• _SOURCE DATA_:
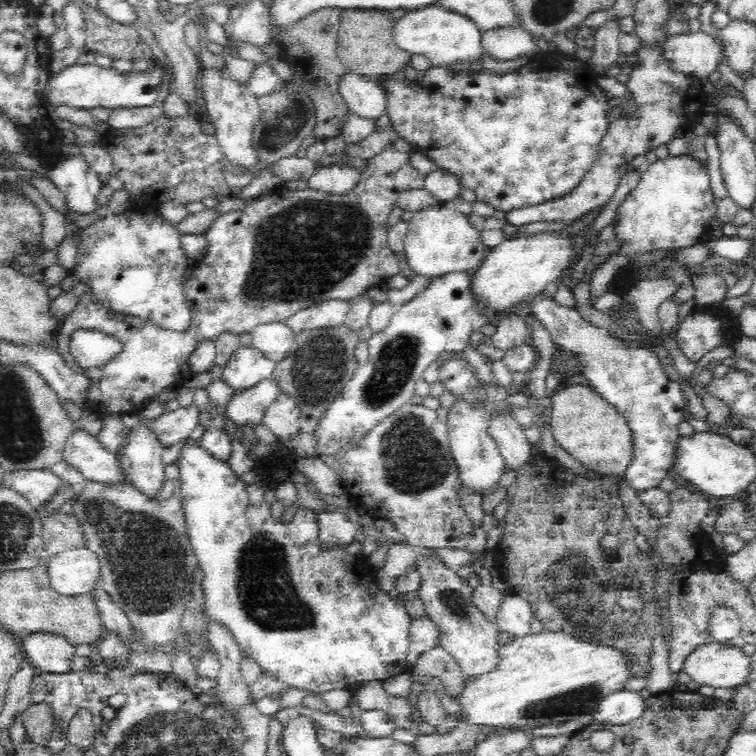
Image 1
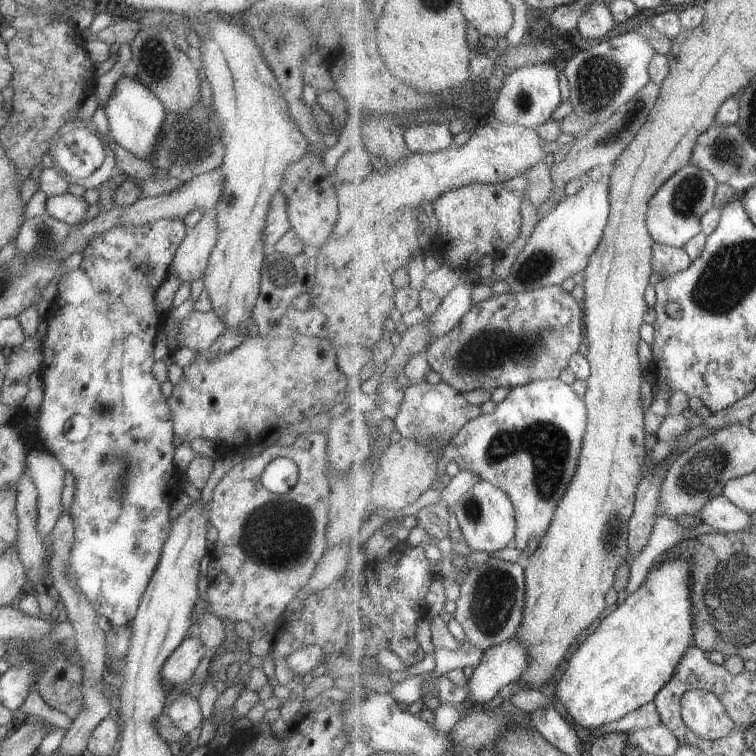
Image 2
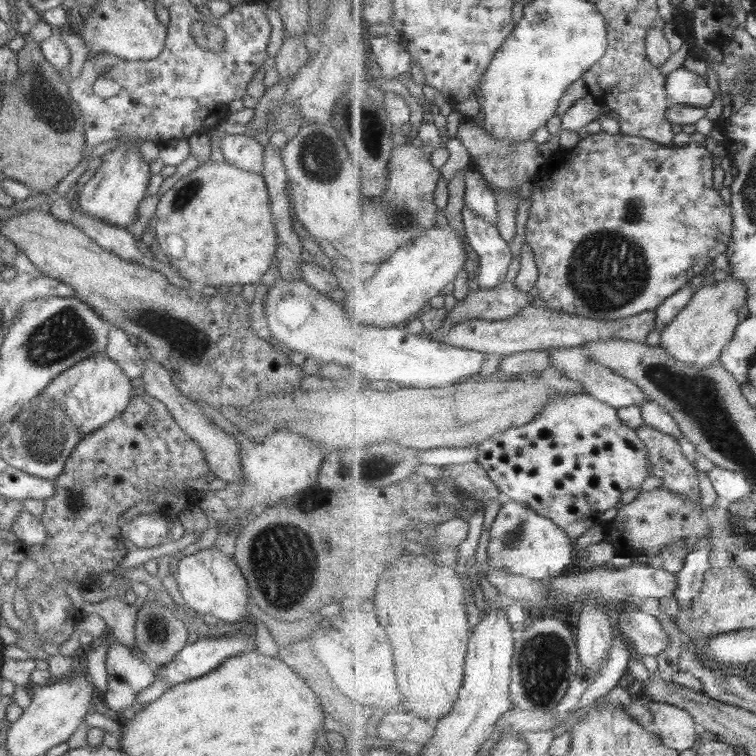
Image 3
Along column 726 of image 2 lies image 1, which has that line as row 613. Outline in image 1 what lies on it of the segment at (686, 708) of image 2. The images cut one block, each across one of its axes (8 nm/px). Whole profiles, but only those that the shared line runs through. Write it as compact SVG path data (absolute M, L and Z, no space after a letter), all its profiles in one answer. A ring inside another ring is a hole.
M717 606L707 617L707 630L710 640L717 643L730 643L741 632L741 622L732 608Z

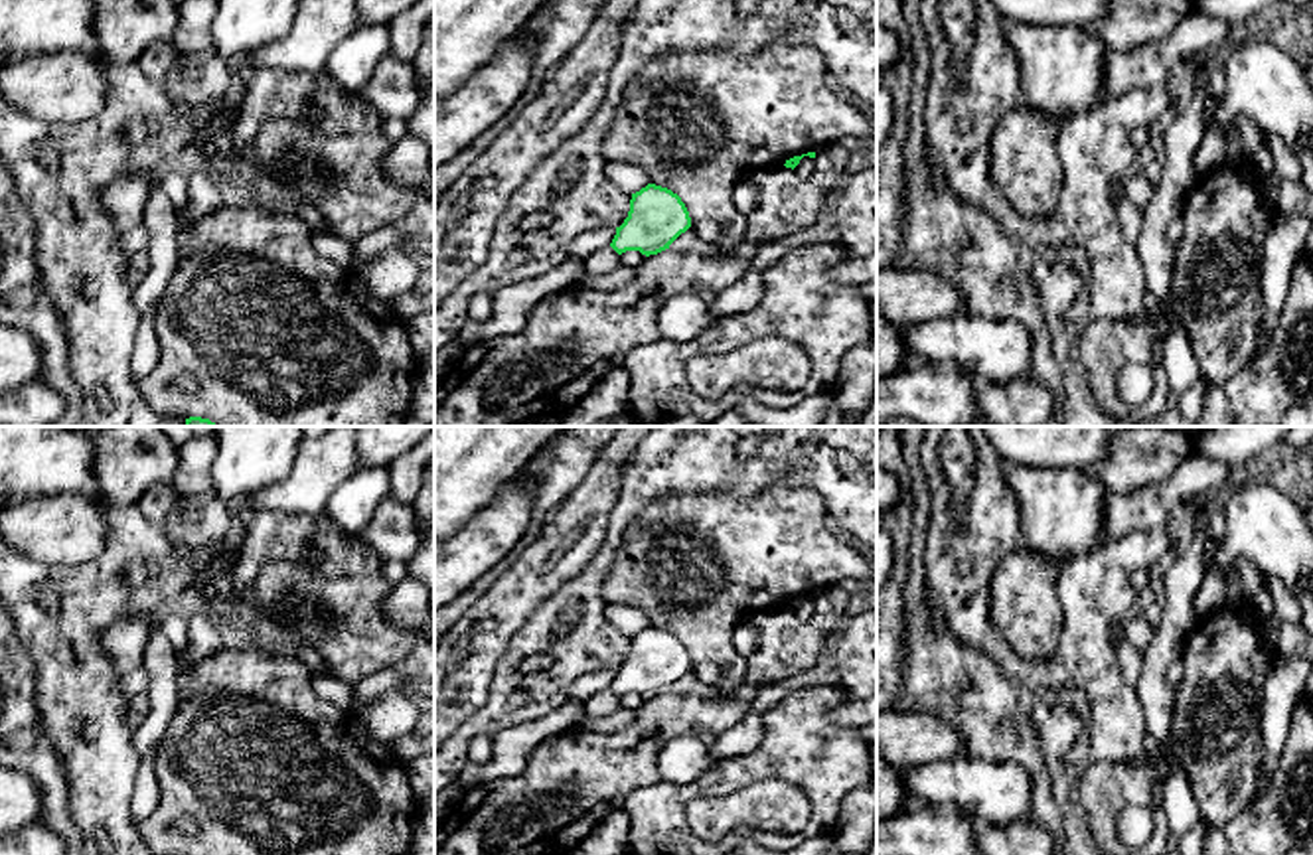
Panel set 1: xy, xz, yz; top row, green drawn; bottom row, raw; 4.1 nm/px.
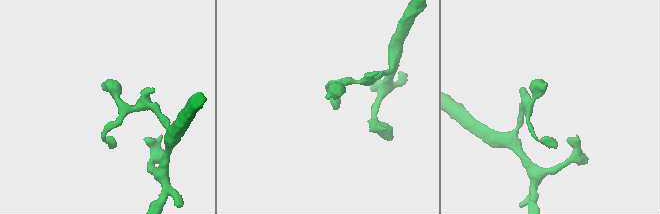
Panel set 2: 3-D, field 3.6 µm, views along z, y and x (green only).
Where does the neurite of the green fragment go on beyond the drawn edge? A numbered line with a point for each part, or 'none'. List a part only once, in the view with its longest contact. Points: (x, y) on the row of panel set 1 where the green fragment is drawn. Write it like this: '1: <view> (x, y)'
none

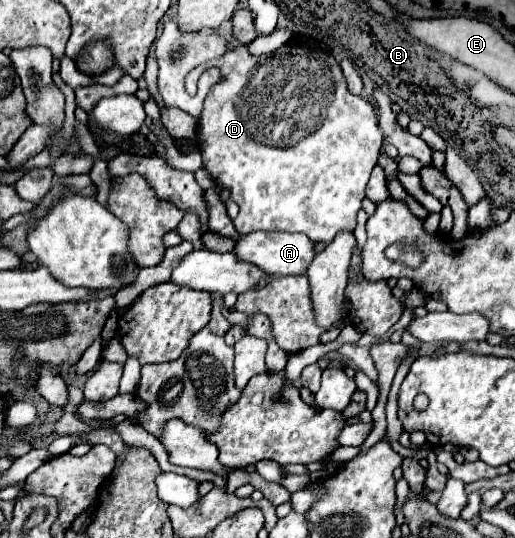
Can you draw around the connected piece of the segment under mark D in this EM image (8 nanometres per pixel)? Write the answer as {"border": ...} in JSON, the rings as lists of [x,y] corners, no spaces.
{"border":[[[240,45],[240,47],[224,53],[224,57],[216,57],[212,61],[206,61],[200,67],[192,69],[192,73],[188,73],[188,77],[186,77],[186,91],[190,95],[196,93],[200,75],[206,69],[210,69],[210,67],[220,67],[222,69],[224,83],[216,83],[210,89],[210,93],[206,95],[204,109],[202,109],[200,119],[198,119],[196,137],[198,137],[200,153],[202,153],[202,159],[204,159],[204,169],[210,173],[210,177],[214,179],[216,185],[220,185],[220,187],[230,191],[232,201],[236,201],[238,207],[240,207],[240,213],[234,219],[236,231],[240,235],[246,235],[246,233],[252,233],[252,231],[298,231],[298,233],[306,233],[314,243],[318,243],[318,241],[330,243],[334,239],[334,235],[338,231],[342,231],[342,229],[354,231],[356,213],[360,211],[360,203],[366,197],[364,189],[366,189],[366,183],[368,183],[372,167],[378,161],[380,147],[384,143],[384,135],[382,135],[382,131],[380,131],[380,127],[376,123],[374,105],[368,99],[362,99],[362,97],[352,95],[348,91],[348,85],[346,85],[346,79],[342,75],[342,69],[340,69],[338,61],[332,55],[324,55],[324,53],[316,51],[316,49],[306,49],[306,47],[298,47],[298,45],[280,47],[272,55],[250,55],[248,49],[244,45]]]}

• _ASSIGNMENT_: The pictures should be dropped, and every line above should be set down again exactly.

• _SOLUTION FOR THIS TASK_:
Image 1
Image 2
Image 3
Along column 726 of image 2 lies image 1, which has that line as row 613. Outline in image 1 what lies on it of the segment at (686, 708) of image 2. The images cut one block, each across one of its axes (8 nm/px). Whole profiles, but only those that the shared line runs through. Write it as compact SVG path data (absolute M, L and Z, no space after a letter), all its profiles in one answer. A ring inside another ring is a hole.
M717 606L707 617L707 630L710 640L717 643L730 643L741 632L741 622L732 608Z

Panel set 1: xy, xz, yz; top row, green drawn; bottom row, raw; 4.1 nm/px.
Panel set 2: 3-D, field 3.6 µm, views along z, y and x (green only).
Where does the neurite of the green fragment go on beyond the drawn edge? A numbered line with a point for each part, or 'none'. List a part only once, in the view with its longest contact. Points: (x, y) on the row of panel set 1 where the green fragment is drawn. Write it like this: '1: <view> (x, y)'
none

Can you draw around the connected piece of the segment under mark D in this EM image (8 nanometres per pixel)? Write the answer as {"border": ...} in JSON, the rings as lists of [x,y] corners, no spaces.
{"border":[[[240,45],[240,47],[224,53],[224,57],[216,57],[212,61],[206,61],[200,67],[192,69],[192,73],[188,73],[188,77],[186,77],[186,91],[190,95],[196,93],[200,75],[206,69],[210,69],[210,67],[220,67],[222,69],[224,83],[216,83],[210,89],[210,93],[206,95],[204,109],[202,109],[200,119],[198,119],[196,137],[198,137],[200,153],[202,153],[202,159],[204,159],[204,169],[210,173],[210,177],[214,179],[216,185],[220,185],[220,187],[230,191],[232,201],[236,201],[238,207],[240,207],[240,213],[234,219],[236,231],[240,235],[246,235],[246,233],[252,233],[252,231],[298,231],[298,233],[306,233],[314,243],[318,243],[318,241],[330,243],[334,239],[334,235],[338,231],[342,231],[342,229],[354,231],[356,213],[360,211],[360,203],[366,197],[364,189],[366,189],[366,183],[368,183],[372,167],[378,161],[380,147],[384,143],[384,135],[382,135],[382,131],[380,131],[380,127],[376,123],[374,105],[368,99],[362,99],[362,97],[352,95],[348,91],[348,85],[346,85],[346,79],[342,75],[342,69],[340,69],[338,61],[332,55],[324,55],[324,53],[316,51],[316,49],[306,49],[306,47],[298,47],[298,45],[280,47],[272,55],[250,55],[248,49],[244,45]]]}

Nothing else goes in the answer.